LookupForensics: A Large-Scale Multi-Task Dataset for Multi-Phase Image-Based Fact Verification
Authors: Shuhan Cui, Huy H. Nguyen, Trung-Nghia Le, Chun-Shien Lu, Isao Echizen
Published: 2024-07-26 09:15:29+00:00
Comment: Pages 1-13 are the main body of the paper, and pages 14-16 are the supplementary material
AI Summary
This paper introduces the novel task of image-based automated fact verification, which aims to not only detect forged images but also retrieve their original authentic counterparts. To address this, the authors propose a two-phase open framework integrating forgery identification and fact retrieval components. Additionally, they construct LookupForensics, a large-scale, multi-task dataset tailored for this task, featuring diverse image manipulations and comprehensive annotations to advance research in both forgery detection and fact retrieval.
Abstract
Amid the proliferation of forged images, notably the tsunami of deepfake content, extensive research has been conducted on using artificial intelligence (AI) to identify forged content in the face of continuing advancements in counterfeiting technologies.
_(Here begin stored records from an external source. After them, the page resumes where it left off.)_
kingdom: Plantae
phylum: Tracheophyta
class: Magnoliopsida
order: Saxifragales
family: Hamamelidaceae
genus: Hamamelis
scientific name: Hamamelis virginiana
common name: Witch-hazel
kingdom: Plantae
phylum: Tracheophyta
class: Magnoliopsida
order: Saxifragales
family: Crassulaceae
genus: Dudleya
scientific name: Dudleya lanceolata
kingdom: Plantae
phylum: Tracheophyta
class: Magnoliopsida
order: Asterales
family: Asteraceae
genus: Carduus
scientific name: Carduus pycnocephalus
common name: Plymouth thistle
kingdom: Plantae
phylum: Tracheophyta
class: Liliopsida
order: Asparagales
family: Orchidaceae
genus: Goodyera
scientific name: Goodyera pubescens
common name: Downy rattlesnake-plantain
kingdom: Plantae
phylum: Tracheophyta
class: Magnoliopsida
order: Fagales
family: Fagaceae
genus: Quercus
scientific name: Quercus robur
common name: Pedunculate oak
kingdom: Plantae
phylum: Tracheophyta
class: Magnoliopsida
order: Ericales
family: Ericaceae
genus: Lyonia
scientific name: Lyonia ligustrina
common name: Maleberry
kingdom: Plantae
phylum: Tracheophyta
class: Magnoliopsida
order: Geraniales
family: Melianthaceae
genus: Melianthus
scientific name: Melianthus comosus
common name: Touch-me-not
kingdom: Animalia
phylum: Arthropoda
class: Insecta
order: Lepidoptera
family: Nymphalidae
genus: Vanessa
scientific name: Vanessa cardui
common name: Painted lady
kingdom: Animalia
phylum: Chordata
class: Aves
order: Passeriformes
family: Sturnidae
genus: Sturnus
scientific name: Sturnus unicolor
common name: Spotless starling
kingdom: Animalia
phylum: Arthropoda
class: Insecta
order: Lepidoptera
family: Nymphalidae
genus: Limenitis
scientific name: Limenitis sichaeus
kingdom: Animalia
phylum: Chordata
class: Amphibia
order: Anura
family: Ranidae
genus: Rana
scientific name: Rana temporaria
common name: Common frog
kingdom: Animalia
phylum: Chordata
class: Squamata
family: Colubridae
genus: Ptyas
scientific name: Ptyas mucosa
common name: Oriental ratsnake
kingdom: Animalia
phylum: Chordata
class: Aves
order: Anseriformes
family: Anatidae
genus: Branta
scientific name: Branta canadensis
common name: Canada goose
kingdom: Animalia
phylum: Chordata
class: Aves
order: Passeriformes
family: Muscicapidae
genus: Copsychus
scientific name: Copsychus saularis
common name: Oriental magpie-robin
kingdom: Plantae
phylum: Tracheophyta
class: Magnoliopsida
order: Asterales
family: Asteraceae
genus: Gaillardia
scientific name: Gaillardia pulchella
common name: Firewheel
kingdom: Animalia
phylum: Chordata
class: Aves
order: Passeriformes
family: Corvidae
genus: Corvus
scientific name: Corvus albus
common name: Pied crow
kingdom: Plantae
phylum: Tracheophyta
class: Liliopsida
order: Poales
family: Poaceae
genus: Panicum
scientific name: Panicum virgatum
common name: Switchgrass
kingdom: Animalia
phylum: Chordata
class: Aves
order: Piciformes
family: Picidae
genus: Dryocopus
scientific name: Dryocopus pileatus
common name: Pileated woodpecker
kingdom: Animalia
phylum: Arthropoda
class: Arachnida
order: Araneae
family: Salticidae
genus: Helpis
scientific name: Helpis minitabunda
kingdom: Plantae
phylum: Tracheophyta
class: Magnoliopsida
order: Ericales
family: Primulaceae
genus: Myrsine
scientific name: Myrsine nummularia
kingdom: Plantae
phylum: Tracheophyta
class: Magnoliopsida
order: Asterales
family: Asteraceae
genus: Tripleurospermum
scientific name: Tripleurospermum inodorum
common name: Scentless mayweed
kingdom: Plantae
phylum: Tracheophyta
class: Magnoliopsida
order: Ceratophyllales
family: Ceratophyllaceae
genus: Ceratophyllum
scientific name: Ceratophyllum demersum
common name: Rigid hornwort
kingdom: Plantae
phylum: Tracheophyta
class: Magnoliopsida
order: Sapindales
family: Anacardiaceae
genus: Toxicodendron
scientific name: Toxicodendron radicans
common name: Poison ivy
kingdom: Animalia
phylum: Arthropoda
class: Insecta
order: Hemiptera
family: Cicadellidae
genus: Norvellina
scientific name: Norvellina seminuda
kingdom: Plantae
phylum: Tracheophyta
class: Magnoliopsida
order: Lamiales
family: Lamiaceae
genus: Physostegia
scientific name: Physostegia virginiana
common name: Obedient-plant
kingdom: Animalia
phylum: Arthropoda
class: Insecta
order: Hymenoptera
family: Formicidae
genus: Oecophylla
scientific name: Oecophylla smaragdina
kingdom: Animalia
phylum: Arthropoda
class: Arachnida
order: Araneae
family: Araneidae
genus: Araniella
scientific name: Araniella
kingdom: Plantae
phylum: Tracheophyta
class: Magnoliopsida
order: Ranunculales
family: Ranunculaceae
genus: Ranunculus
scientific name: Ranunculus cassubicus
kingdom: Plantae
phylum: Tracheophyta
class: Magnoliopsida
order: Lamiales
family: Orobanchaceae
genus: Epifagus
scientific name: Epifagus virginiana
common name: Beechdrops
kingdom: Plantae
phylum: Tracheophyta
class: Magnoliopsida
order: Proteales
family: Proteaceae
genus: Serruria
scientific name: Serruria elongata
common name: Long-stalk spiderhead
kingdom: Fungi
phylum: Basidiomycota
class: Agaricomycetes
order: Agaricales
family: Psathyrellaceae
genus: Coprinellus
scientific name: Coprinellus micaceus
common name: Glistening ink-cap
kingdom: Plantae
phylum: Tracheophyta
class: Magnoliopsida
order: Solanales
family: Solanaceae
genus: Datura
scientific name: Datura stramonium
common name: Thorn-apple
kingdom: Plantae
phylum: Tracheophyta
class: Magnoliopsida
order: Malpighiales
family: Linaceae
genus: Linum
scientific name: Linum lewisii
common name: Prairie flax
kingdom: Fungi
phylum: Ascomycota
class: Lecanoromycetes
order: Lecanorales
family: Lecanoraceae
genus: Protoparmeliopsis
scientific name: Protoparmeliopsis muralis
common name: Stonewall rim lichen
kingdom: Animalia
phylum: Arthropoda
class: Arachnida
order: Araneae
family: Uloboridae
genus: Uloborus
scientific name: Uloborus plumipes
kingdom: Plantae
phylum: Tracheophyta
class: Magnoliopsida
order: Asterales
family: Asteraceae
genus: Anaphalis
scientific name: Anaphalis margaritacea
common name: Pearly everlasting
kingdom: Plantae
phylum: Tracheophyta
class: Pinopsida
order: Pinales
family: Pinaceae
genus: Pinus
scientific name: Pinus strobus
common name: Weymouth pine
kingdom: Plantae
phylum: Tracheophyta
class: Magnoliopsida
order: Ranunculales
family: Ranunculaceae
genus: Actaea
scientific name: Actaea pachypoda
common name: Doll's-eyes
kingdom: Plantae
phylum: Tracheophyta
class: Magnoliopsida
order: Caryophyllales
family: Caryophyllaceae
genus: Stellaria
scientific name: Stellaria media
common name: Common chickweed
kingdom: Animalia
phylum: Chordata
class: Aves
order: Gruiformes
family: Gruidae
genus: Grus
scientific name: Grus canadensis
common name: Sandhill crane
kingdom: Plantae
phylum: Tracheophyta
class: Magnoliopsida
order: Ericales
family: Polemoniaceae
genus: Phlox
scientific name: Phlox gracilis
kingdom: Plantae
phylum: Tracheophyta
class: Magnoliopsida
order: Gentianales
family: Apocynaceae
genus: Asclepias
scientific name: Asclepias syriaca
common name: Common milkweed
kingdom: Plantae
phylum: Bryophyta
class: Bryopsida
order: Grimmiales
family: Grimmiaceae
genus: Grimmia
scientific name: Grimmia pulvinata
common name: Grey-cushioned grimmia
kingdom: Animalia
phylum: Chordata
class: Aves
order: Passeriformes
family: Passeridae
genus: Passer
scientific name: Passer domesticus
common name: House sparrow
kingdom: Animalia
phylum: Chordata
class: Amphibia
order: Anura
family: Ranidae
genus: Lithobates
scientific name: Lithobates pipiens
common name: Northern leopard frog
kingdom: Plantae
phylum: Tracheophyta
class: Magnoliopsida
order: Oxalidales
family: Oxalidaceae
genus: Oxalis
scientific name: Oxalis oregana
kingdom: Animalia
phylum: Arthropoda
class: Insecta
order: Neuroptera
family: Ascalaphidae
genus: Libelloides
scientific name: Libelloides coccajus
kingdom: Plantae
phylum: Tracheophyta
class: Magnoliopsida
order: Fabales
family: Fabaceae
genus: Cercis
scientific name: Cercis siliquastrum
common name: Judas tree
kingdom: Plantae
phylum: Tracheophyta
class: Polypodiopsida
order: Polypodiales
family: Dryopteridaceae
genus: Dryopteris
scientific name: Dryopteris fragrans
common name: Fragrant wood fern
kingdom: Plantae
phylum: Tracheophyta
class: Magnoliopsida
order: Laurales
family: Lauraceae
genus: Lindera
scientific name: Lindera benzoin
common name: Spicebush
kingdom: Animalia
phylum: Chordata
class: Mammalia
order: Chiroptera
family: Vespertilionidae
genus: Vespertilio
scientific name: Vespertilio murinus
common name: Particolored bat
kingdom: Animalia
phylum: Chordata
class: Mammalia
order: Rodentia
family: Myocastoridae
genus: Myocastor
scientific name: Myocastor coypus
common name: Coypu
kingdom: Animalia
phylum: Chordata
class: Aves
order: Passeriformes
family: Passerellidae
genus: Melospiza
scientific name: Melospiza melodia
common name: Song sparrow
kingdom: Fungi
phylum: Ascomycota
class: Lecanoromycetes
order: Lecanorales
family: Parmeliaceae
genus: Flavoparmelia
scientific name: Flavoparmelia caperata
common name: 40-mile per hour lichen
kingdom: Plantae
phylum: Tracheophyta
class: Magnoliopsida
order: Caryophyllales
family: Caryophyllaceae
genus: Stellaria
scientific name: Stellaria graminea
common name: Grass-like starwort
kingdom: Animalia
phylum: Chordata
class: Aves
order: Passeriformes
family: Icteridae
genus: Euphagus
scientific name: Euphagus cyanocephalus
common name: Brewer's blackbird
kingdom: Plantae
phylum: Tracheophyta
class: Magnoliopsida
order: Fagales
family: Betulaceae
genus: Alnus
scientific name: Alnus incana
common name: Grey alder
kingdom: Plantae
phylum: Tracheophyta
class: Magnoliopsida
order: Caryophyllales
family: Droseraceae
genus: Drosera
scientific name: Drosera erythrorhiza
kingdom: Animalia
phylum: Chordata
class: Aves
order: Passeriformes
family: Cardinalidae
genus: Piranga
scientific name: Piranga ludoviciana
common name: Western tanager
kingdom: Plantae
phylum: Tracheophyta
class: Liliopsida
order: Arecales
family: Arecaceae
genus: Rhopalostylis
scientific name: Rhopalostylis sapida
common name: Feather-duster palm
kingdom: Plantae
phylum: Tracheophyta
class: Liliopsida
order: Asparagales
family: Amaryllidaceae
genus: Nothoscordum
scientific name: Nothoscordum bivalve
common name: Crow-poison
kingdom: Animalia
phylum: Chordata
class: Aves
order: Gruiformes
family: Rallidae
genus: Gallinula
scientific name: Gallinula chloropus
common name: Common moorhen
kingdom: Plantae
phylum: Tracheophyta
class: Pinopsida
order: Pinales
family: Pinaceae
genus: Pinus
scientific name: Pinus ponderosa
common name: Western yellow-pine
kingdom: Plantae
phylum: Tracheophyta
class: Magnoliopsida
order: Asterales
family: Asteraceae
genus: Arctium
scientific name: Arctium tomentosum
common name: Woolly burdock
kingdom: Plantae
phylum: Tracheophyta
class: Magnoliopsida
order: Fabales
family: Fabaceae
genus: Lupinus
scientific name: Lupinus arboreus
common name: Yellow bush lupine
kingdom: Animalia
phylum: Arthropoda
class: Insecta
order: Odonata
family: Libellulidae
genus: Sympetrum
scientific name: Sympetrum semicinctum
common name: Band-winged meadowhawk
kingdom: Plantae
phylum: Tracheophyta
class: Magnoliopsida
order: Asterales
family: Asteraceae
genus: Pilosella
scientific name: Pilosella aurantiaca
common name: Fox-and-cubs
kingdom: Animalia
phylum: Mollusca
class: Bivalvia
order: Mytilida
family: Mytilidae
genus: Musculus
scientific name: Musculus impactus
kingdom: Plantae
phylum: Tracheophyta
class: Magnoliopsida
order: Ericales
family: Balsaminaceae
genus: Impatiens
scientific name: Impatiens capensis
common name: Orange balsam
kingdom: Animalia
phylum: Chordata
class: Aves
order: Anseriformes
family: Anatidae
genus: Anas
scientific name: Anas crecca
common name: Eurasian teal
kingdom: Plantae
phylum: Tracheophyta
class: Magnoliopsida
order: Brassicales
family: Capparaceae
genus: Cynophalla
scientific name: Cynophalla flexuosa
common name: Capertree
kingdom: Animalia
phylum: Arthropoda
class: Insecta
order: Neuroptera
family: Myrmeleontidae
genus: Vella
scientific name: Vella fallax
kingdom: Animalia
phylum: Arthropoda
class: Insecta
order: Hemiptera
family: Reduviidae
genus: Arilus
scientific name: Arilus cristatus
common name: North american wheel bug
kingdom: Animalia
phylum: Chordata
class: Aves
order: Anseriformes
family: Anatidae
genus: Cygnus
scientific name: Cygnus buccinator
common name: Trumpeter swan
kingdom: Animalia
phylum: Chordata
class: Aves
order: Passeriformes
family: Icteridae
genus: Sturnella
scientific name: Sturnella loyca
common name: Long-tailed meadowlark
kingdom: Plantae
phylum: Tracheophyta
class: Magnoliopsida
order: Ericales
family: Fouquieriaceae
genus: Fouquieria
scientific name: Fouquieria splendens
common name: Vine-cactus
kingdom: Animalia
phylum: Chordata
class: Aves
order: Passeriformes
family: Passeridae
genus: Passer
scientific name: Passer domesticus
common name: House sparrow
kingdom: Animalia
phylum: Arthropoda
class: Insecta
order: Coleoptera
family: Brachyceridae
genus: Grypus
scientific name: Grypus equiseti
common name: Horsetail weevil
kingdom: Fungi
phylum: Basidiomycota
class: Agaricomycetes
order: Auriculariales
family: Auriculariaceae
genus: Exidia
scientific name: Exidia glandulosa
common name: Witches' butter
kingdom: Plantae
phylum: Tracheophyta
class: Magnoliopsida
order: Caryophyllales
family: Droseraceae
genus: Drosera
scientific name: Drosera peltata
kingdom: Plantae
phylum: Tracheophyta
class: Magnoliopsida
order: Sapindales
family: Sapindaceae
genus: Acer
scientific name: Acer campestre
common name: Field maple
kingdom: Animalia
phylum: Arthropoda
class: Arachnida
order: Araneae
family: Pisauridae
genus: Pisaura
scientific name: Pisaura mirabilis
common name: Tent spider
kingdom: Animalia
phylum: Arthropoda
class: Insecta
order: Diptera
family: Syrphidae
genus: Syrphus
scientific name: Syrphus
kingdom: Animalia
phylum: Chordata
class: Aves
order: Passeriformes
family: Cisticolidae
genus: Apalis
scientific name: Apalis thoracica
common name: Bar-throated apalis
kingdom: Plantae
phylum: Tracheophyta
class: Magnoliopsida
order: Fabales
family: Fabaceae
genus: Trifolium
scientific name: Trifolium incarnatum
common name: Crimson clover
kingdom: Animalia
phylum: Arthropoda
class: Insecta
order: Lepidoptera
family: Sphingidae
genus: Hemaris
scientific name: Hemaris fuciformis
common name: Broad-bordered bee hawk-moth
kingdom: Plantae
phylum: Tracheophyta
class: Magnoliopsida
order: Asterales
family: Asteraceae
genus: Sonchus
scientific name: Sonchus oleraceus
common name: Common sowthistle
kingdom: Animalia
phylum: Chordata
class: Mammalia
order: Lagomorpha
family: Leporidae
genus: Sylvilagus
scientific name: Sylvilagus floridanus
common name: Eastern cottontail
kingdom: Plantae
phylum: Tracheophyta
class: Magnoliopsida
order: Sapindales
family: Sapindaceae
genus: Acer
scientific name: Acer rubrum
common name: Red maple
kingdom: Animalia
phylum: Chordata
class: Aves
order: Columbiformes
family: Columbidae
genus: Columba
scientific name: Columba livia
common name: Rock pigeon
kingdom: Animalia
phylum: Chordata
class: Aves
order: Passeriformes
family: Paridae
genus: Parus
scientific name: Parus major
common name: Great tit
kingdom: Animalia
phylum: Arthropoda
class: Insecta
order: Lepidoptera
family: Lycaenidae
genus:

We have investigated the use of AI to provide the original authentic image after deepfake detection, which we believe is a reliable and persuasive solution. We call this image-based automated fact verification, a name that originated from a text-based fact-checking system used by journalists. We have developed a two-phase open framework that integrates detection and retrieval components. Additionally, inspired by a dataset proposed by Meta Fundamental AI Research, we further constructed a large-scale dataset that is specifically designed for this task. This dataset simulates real-world conditions and includes both content-preserving and content-aware manipulations that present a range of difficulty levels and have potential for ongoing research. This multi-task dataset is fully annotated, enabling it to be utilized for sub-tasks within the forgery identification and fact retrieval domains. This paper makes two main contributions: (1) We introduce a new task, image-based automated fact verification, and present a novel two-phase open framework combining forgery identification and fact retrieval. (2) We present a large-scale dataset tailored for this new task that features various hand-crafted image edits and machine learning-driven manipulations, with extensive annotations suitable for various sub-tasks. Extensive experimental results validate its practicality for fact verification research and clarify its difficulty levels for various sub-tasks.